- Basin bridge Basin bridge (Chennai)
- Coordinates: 13°06′23.5″N 80°16′31.2″E﻿ / ﻿13.106528°N 80.275333°E
- Country: India
- State: Tamil Nadu
- District: Chennai district
- Elevation: 28 m (92 ft)

Languages
- • Official: Tamil, English
- • Speech: Tamil, English
- Time zone: UTC+5:30 (IST)
- PIN: 600021
- Telephone Code: +9144xxxxxxxx
- Neighbourhoods: George Town, Royapuram, Kondithope, Mannadi Vannarapettai, Tondiarpet, Sowcarpet, Vallalar Nagar and Kasimedu
- LS: Chennai Central Lok Sabha constituency
- VS: Harbour Assembly constituency
- MP: Dayanidhi Maran
- MLA: P. K. Sekar Babu
- Website: https://chennaicorporation.gov.in

= Basin bridge =

Basin bridge is a neighbourhood in Chennai district of Tamil Nadu state in the peninsular India. It is located at an altitude of about 28 m above the mean sea level with the geographical coordinates of (i.e., 13.106535°N, 80.275340°E). George Town, Royapuram, Kondithope, Mannadi Vannarapettai, Tondiarpet, Sowcarpet, Vallalar Nagar and Kasimedu are some of the important neighbourhoods of Basin Bridge area.

== Transportation ==
Basin Bridge area is served by Vallalar Nagar (Mint) Bus stand. Metropolitan Transport Corporation of Chennai operates numerous bus services via. the adjoining roads of Basin Bridge namely Chennai - Thiruttani - Renigunta National Highway and Wall Tax road. Basin Bridge road is an important road that serves Basin Bridge area. Broadway bus terminus is situated at about 4 km from here. The 89 year old Elephant Gate bridge is demolished due to its weakness and heavy traffic and a new bridge is being constructed which is 156.12 m long, at an estimated project cost of ₹30.78 crore. Basin Bridge is served by Basin Bridge Junction railway station and Washermanpet metro station. One of the national hub of railway stations viz., Puratchi Thalaivar Dr. M. G. Ramachandran Central railway station is 3 km away from Basin Bridge. The fifth Indian Vande Bharat Express train and the first of its kind to South India that runs between Mysuru and Chennai that connects Bengaluru passes through Basin Bridge Junction railway station.
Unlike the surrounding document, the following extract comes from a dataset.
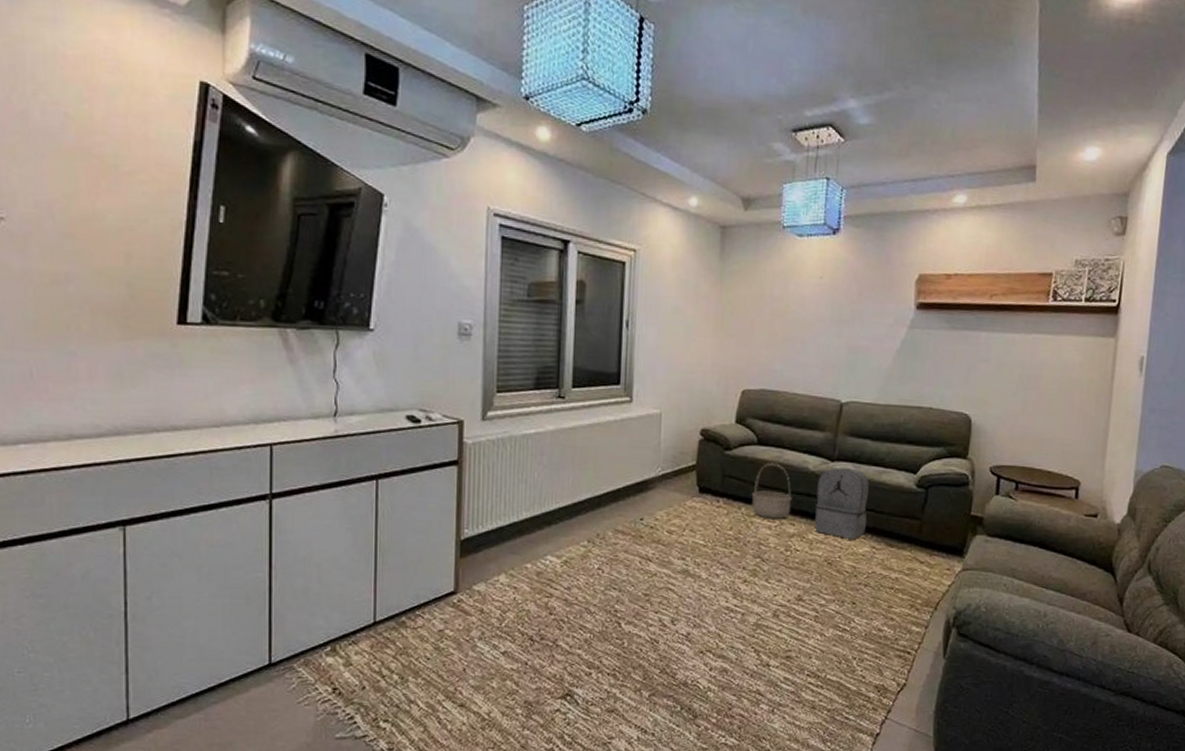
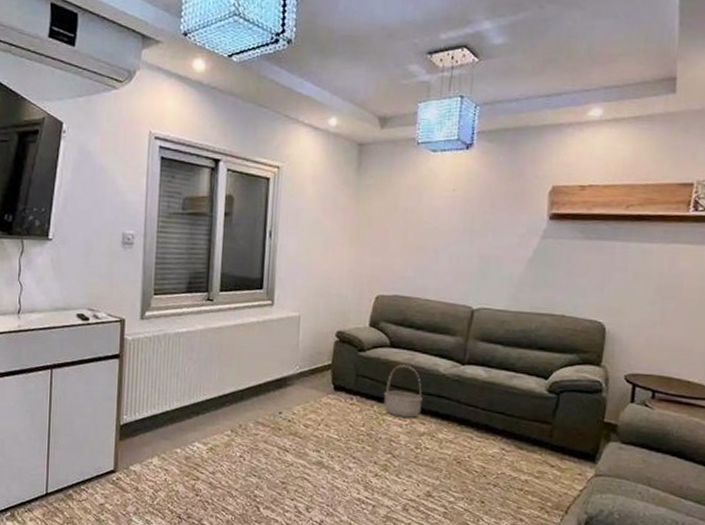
backpack: present [814,467,869,539] -> none [444,371,499,440]

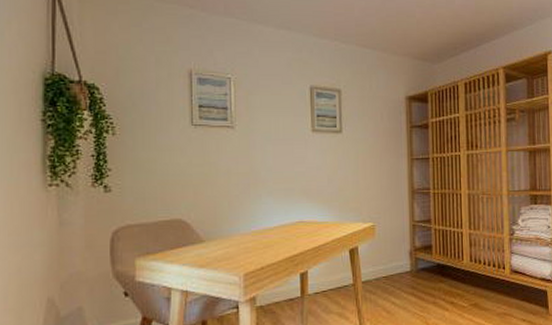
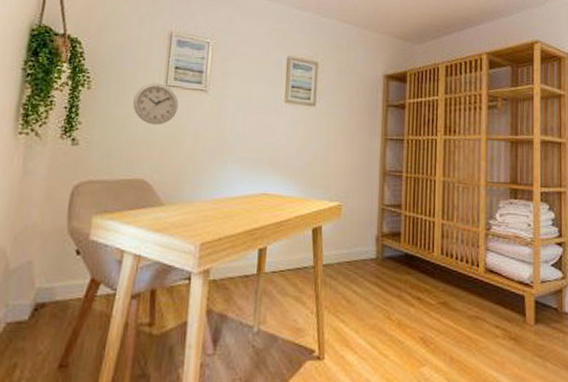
wall clock: none [161,123,207,165] -> present [133,82,179,125]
This train covers a distance of 504 km in seven hours, with a stopping at Bengaluru in between. And a workshop for servicing Vande Bharat Express trains is being set up near Basin Bridge Junction railway station. Chennai International Airport is located at about 22 km from Basin Bridge.

== Politics ==
Basin Bridge area falls under the Harbour Assembly constituency. The winner of the election held in the year 2021 as the member of its assembly constituency is P. K. Sekar Babu. Also, this area belongs to Chennai Central Lok Sabha constituency. Dayanidhi Maran won the 2019 elections, as the member of its Lok Sabha constituency.